While a walk-regular graph is not necessarily very symmetric, all its vertices still behave identically with respect to the graph's spectral properties.

== Equivalent definitions ==
Suppose that $G$ is a simple graph. Let $A$ denote the adjacency matrix of $G$, $V(G)$ denote the set of vertices of $G$, and $\Phi_{G - v}(x)$ denote the characteristic polynomial of the vertex-deleted subgraph $G - v$ for all $v \in V(G).$Then the following are equivalent:
- $G$ is walk-regular.
- $A^k$ is a constant-diagonal matrix for all $k \geq 0.$
- $\Phi_{G - u}(x) = \Phi_{G - v}(x)$ for all $u, v \in V(G).$

== Examples ==
- The vertex-transitive graphs are walk-regular.
- The distance-regular graphs are walk-regular. More generally, any simple graph in a homogeneous coherent algebra is walk-regular.
- A connected regular graph is walk-regular if it has at most four distinct eigenvalues.

== Properties ==
- A walk-regular graph is necessarily a regular graph, since the number of closed walks of length two starting at any vertex is twice the vertex's degree.
- Complements of walk-regular graphs are walk-regular.
- Cartesian products of walk-regular graphs are walk-regular.
- Categorical products of walk-regular graphs are walk-regular.
- Strong products of walk-regular graphs are walk-regular.
- In general, the line graph of a walk-regular graph is not walk-regular.

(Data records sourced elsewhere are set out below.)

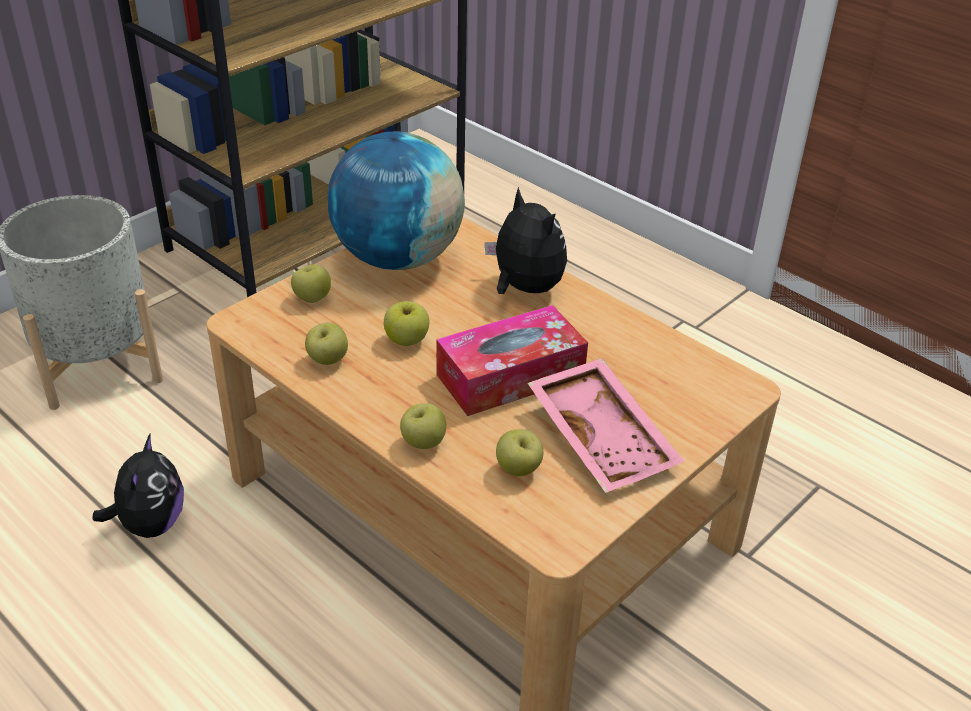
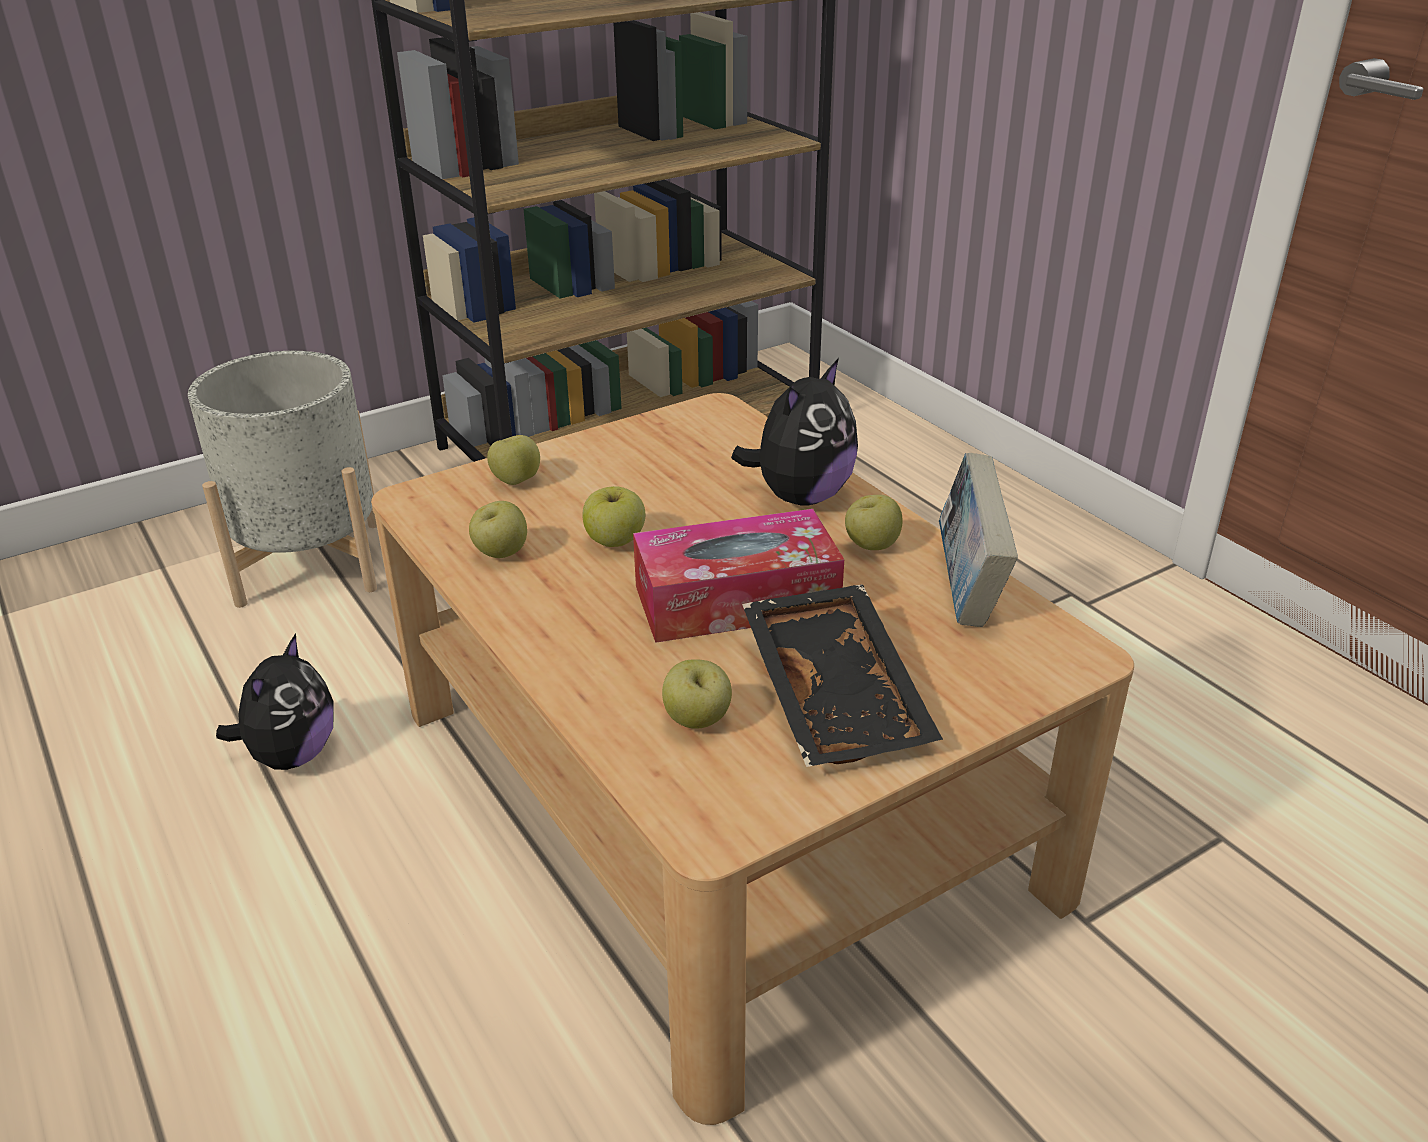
camera: 15 degrees right, 5 degrees down
globe [328,132,465,270] -> none
apple [400,404,446,449] -> apple moved to [845,495,903,550]
plush toy [485,187,567,294] -> plush toy turned 60 degrees clockwise [731,358,858,506]
pink tray [527,358,685,493] -> black tray [742,584,943,767]
none -> book [939,453,1018,627]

== k-walk-regular graphs ==

A graph is $k$-walk-regular if for any two vertices $v$ and $w$ of distance at most $k,$ the number of walks of length $\ell$ from $v$ to $w$ depends only on $k$ and $\ell$.

The class of $0$-walk-regular graphs is exactly the class of walk-regular graphs

In analogy to walk-regular graphs generalizing vertex-transitive graphs, 1-walk-regular graphs can be thought of as generalizing symmetric graphs, that is, graphs that are both vertex- and edge-transitive. For example, the Hoffman graph is 1-walk-regular but not symmetric.

If $k$ is at least the diameter of the graph, then the $k$-walk-regular graphs coincide with the distance-regular graphs.
In fact, if $k\ge 2$ and the graph has an eigenvalue of multiplicity at most $k$ (except for eigenvalues $d$ and $-d$, where $d$ is the degree of the graph), then the graph is already distance-regular.